[BRIEF]
Would you copy each line of the records that includes the word "casing"?

Segment Open

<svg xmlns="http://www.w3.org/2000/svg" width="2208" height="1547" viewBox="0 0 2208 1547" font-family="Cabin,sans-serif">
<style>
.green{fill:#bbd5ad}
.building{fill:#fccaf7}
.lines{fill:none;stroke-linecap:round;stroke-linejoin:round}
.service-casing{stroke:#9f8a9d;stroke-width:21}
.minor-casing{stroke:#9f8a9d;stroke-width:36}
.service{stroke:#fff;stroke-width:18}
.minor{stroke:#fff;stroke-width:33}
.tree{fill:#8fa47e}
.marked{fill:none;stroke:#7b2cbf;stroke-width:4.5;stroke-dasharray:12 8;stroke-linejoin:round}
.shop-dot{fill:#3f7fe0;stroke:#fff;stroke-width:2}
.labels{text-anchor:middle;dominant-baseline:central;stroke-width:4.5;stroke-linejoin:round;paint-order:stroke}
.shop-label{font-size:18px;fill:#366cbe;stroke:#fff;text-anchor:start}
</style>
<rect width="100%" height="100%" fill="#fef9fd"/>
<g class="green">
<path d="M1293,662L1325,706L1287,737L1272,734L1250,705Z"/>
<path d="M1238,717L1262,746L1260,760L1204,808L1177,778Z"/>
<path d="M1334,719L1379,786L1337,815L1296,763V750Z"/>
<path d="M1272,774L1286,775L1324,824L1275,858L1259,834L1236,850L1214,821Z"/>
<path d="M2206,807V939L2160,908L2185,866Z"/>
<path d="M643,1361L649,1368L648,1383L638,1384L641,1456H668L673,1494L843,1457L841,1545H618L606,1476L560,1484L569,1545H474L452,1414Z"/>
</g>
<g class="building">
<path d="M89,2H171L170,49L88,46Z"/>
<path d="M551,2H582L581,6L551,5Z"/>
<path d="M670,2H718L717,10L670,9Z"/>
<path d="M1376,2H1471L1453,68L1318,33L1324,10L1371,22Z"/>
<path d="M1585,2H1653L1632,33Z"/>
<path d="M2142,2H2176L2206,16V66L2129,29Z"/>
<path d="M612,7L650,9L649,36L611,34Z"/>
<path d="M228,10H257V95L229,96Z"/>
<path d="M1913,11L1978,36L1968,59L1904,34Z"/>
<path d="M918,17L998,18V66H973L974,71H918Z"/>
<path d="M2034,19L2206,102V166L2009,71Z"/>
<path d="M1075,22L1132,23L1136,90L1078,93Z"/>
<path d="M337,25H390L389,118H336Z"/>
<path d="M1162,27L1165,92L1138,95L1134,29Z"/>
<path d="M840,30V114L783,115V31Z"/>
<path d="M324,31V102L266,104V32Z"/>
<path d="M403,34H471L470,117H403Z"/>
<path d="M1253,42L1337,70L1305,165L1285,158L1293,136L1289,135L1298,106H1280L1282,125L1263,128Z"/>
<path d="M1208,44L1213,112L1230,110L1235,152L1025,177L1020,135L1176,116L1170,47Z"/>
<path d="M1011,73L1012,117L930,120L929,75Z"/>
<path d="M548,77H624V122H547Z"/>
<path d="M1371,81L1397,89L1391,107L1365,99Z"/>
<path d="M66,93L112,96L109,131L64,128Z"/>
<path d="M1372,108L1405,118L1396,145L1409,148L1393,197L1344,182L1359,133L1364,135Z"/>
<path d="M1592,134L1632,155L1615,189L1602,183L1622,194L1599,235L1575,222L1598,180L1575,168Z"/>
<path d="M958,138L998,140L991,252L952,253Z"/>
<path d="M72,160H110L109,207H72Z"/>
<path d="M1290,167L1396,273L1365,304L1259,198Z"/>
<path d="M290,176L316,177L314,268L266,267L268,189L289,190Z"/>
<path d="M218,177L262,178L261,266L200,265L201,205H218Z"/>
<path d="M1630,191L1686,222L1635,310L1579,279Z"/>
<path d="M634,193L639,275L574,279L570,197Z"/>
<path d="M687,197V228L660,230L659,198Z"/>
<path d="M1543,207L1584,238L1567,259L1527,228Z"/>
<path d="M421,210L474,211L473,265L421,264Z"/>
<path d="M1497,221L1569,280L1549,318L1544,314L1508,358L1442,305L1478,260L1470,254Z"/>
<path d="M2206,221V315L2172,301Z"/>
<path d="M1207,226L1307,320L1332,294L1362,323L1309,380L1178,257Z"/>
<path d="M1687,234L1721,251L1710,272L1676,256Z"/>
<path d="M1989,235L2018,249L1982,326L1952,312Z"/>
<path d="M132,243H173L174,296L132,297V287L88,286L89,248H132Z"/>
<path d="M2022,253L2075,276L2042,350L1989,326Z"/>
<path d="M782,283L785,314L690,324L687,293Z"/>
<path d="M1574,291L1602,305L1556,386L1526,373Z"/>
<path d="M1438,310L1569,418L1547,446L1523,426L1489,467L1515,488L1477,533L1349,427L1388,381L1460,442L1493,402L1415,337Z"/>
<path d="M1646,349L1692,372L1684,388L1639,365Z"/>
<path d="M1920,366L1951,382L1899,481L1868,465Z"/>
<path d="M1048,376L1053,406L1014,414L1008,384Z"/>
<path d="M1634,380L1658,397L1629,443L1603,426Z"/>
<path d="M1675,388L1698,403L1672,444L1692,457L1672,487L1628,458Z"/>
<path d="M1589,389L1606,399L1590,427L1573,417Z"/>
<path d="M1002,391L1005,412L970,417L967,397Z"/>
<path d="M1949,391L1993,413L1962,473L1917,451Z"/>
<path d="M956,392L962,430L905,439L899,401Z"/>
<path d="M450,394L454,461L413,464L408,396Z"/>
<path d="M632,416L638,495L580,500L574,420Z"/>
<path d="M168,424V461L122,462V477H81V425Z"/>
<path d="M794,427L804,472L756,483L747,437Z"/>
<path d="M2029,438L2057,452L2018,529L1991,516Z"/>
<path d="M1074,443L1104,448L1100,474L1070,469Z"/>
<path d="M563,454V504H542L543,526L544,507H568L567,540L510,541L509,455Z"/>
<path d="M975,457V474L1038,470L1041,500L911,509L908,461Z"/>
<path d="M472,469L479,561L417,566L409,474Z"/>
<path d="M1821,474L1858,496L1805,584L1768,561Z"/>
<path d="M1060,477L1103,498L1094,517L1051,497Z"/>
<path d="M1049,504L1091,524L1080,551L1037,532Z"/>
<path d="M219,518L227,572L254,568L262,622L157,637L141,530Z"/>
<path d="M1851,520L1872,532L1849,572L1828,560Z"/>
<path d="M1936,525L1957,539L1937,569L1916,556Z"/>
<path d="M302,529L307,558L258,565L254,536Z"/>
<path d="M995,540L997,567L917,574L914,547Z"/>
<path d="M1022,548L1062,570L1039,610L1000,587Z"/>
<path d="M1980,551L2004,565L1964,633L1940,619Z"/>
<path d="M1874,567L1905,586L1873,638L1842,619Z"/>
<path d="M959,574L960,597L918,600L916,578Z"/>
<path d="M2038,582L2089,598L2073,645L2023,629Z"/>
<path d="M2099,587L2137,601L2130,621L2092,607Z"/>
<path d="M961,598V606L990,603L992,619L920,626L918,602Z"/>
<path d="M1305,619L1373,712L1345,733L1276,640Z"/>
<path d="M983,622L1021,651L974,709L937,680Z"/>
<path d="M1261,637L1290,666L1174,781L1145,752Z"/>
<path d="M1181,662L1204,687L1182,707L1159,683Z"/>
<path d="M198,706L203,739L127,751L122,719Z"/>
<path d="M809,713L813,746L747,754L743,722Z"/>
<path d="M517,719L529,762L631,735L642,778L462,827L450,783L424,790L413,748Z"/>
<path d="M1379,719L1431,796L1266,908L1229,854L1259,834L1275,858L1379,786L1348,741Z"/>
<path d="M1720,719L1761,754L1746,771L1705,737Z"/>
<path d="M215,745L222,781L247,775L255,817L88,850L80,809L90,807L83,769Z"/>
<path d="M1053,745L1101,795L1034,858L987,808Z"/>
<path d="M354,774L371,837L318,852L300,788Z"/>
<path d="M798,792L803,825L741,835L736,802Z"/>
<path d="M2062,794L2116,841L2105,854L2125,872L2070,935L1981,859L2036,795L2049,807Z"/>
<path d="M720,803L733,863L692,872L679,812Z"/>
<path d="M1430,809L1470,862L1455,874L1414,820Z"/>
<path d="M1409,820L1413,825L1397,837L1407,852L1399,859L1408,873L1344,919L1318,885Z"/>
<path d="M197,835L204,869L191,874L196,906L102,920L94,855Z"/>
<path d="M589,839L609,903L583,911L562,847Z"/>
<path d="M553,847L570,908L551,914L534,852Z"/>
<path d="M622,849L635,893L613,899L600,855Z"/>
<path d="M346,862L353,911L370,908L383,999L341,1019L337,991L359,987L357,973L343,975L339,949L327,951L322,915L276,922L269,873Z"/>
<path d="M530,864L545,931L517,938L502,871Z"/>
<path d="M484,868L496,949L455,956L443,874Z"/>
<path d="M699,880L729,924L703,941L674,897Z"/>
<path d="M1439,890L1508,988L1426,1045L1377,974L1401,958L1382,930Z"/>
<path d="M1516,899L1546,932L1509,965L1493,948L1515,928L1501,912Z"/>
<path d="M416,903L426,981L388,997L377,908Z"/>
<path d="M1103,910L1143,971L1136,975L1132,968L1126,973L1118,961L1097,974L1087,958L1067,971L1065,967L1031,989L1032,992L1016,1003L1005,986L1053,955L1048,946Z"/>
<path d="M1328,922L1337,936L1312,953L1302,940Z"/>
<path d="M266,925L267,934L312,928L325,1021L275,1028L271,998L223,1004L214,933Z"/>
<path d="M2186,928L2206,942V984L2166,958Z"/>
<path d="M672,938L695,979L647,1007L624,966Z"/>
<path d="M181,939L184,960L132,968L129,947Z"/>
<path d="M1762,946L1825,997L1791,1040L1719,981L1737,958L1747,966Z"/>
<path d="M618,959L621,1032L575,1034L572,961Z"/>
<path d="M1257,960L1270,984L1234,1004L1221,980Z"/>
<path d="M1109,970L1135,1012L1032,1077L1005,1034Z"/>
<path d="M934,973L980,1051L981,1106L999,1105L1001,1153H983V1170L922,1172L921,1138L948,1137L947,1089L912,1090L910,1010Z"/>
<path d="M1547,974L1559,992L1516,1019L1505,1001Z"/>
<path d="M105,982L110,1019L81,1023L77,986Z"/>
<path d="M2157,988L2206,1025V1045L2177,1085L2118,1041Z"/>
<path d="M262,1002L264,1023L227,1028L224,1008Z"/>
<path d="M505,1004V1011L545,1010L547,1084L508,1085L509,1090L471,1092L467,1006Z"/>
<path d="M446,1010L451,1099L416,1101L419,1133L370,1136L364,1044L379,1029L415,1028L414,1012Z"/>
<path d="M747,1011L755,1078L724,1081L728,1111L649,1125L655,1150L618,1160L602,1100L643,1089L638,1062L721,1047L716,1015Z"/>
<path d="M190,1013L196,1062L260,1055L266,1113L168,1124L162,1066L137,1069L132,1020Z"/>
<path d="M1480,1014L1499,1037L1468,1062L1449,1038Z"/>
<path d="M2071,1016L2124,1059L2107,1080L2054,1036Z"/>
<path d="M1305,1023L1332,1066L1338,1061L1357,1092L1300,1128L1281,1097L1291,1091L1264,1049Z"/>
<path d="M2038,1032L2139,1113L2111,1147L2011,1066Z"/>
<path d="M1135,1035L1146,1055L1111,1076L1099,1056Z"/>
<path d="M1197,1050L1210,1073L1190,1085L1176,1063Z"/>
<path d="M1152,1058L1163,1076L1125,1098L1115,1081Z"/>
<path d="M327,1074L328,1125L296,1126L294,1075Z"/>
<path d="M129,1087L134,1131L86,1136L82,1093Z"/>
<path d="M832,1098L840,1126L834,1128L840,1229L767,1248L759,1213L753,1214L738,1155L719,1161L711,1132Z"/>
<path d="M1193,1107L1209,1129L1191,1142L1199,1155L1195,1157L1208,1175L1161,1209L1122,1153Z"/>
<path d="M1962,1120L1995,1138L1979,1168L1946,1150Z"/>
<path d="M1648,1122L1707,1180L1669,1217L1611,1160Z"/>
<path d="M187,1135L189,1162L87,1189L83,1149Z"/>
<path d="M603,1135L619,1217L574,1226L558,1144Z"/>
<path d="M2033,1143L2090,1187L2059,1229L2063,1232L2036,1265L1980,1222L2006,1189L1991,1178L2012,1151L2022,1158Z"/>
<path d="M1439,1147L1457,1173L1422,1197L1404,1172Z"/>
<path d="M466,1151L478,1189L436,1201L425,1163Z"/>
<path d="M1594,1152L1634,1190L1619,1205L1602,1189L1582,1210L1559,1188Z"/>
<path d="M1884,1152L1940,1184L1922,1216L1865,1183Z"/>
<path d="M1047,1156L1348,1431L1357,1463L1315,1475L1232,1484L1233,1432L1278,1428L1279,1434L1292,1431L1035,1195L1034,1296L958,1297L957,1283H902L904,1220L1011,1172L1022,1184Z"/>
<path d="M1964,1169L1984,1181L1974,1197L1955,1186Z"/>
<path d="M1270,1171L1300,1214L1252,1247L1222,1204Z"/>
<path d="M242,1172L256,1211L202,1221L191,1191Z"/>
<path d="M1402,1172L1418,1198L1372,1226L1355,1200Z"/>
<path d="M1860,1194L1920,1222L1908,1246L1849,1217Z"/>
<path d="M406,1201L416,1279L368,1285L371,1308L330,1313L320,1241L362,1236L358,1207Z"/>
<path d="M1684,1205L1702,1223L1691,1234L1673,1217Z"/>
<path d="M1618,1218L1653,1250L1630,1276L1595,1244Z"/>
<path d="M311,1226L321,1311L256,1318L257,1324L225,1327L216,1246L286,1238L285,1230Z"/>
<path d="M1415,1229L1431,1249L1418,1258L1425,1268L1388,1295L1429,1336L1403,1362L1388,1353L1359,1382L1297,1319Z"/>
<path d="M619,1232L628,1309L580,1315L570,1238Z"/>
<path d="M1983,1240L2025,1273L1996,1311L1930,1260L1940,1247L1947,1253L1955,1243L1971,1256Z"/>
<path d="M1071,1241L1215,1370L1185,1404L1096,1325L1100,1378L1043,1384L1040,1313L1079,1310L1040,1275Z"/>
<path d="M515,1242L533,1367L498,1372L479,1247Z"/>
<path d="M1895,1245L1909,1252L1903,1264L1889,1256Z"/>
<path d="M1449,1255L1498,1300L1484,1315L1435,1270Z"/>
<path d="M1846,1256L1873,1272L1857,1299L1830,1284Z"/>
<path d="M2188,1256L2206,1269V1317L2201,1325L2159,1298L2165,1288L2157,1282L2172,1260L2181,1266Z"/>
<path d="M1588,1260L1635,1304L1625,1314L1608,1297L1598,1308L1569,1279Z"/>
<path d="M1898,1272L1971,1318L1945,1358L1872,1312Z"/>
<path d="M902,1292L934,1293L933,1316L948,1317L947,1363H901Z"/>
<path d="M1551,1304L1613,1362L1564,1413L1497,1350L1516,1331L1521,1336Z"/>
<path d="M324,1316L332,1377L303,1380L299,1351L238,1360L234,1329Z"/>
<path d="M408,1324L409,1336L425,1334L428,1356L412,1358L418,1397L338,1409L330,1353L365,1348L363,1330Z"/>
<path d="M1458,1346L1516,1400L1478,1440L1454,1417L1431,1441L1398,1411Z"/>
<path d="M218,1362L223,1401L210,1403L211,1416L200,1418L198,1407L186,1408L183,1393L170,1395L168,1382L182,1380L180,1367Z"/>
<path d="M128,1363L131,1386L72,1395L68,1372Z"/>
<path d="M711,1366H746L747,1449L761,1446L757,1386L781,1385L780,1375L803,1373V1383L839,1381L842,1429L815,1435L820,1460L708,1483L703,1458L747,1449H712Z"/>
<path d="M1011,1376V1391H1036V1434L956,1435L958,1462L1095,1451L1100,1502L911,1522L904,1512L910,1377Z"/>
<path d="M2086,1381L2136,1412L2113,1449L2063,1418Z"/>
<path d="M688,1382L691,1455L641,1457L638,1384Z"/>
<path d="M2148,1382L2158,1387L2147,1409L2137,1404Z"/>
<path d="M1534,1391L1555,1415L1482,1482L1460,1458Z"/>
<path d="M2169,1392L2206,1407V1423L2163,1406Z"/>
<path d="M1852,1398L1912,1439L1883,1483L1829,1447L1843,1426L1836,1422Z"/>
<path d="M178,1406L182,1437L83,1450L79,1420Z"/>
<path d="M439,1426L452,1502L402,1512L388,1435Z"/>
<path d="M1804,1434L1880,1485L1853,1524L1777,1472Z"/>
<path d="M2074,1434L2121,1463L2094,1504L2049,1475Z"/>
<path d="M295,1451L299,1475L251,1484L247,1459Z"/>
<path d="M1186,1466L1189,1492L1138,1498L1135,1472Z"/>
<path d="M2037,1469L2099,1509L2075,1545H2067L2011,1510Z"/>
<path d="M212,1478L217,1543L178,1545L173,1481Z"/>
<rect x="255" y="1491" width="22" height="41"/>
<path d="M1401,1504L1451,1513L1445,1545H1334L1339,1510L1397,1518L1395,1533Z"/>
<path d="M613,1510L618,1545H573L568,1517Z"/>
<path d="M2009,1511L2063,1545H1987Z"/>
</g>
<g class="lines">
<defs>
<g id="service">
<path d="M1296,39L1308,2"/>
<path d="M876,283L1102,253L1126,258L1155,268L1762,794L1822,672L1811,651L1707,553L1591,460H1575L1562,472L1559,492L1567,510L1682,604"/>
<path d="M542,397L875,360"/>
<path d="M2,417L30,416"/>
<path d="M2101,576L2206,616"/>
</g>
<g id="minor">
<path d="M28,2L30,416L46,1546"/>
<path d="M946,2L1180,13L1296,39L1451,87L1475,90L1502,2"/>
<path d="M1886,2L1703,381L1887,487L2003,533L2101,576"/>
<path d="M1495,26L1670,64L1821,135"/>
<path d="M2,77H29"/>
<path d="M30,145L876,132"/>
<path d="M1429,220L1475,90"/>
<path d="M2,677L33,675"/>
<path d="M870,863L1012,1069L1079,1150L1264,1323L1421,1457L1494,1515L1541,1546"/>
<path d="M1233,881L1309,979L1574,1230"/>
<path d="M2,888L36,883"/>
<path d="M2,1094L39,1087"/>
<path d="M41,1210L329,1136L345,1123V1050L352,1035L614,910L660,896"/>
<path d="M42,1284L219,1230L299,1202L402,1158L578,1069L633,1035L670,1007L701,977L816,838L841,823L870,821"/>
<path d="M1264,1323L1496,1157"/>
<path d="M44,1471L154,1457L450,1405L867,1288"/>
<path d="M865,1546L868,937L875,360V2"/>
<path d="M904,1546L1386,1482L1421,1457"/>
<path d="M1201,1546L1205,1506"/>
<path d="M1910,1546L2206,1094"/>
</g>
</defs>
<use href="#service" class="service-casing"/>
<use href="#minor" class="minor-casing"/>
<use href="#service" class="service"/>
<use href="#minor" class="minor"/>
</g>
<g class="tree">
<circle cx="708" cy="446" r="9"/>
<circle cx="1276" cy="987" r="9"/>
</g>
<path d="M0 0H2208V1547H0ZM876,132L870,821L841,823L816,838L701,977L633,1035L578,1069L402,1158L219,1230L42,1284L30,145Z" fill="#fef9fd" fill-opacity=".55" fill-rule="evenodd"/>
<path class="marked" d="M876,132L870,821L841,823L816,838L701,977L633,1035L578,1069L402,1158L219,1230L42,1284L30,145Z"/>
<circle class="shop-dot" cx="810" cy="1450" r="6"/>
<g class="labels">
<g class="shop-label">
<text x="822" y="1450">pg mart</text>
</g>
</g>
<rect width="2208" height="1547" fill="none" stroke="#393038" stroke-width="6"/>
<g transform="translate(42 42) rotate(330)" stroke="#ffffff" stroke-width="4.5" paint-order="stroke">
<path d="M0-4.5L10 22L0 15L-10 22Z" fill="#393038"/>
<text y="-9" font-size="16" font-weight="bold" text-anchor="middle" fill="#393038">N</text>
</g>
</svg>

Segment Closed

[EXERCISE RESULT]
.service-casing{stroke:#9f8a9d;stroke-width:21}
.minor-casing{stroke:#9f8a9d;stroke-width:36}
<use href="#service" class="service-casing"/>
<use href="#minor" class="minor-casing"/>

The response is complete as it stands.